For the word "сыром", return each line of the data in which it occurs.

START DATA SECTION

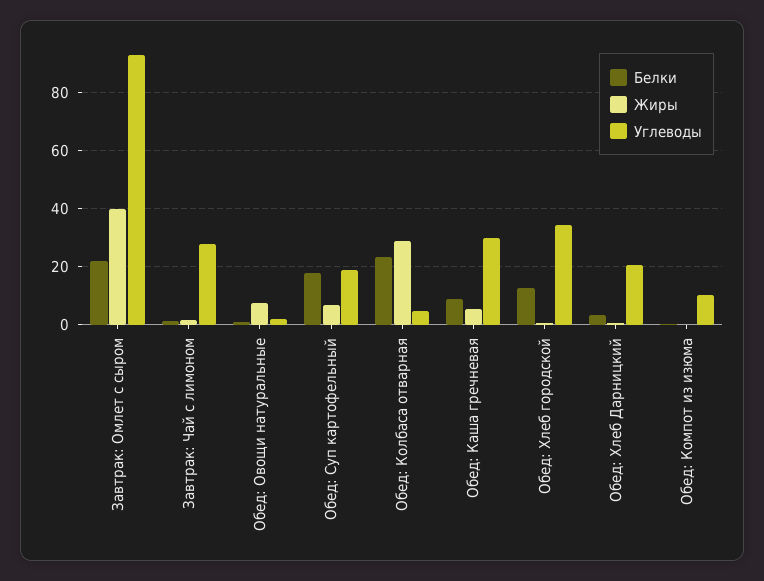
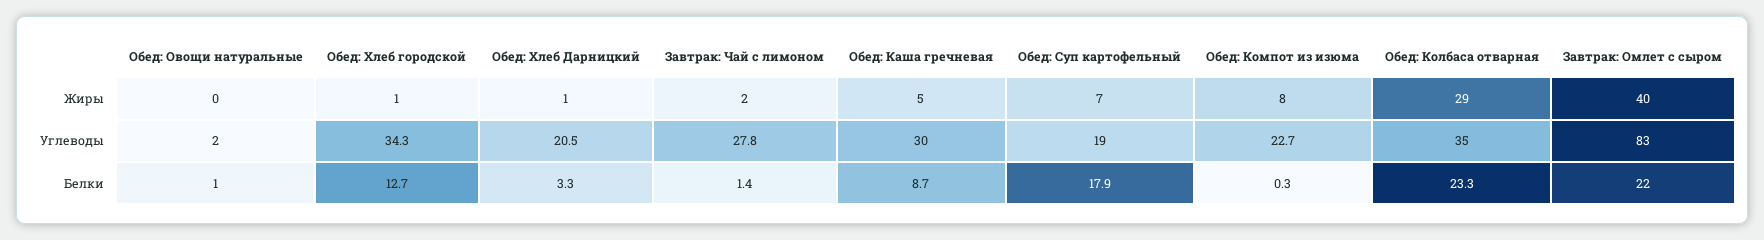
  {
    "Белки": {
      "Завтрак: Омлет с сыром": 22,
      "Завтрак: Чай с лимоном": 1.4,
      "Обед: Овощи натуральные": 1,
      "Обед: Суп картофельный": 17.9,
      "Обед: Колбаса отварная": 23.3,
      "Обед: Каша гречневая": 8.7,
      "Обед: Хлеб городской": 12.7,
      "Обед: Хлеб Дарницкий": 3.3,
      "Обед: Компот из изюма": 0.3
    },
    "Жиры": {
      "Завтрак: Омлет с сыром": 40,
      "Завтрак: Чай с лимоном": 2,
-     "Обед: Овощи натуральные": 7.5,
+     "Обед: Овощи натуральные": 0,
      "Обед: Суп картофельный": 7,
      "Обед: Колбаса отварная": 29,
      "Обед: Каша гречневая": 5,
      "Обед: Хлеб городской": 1,
      "Обед: Хлеб Дарницкий": 1,
-     "Обед: Компот из изюма": 0
+     "Обед: Компот из изюма": 8
    },
    "Углеводы": {
-     "Завтрак: Омлет с сыром": 92.5,
+     "Завтрак: Омлет с сыром": 83,
      "Завтрак: Чай с лимоном": 27.8,
      "Обед: Овощи натуральные": 2,
      "Обед: Суп картофельный": 19,
-     "Обед: Колбаса отварная": 5,
+     "Обед: Колбаса отварная": 35,
      "Обед: Каша гречневая": 30,
      "Обед: Хлеб городской": 34.3,
      "Обед: Хлеб Дарницкий": 20.5,
-     "Обед: Компот из изюма": 10
+     "Обед: Компот из изюма": 22.7
    }
  }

END DATA SECTION

> [ANSWER BELOW]
      "Завтрак: Омлет с сыром": 22,
      "Завтрак: Омлет с сыром": 40,
-     "Завтрак: Омлет с сыром": 92.5,
+     "Завтрак: Омлет с сыром": 83,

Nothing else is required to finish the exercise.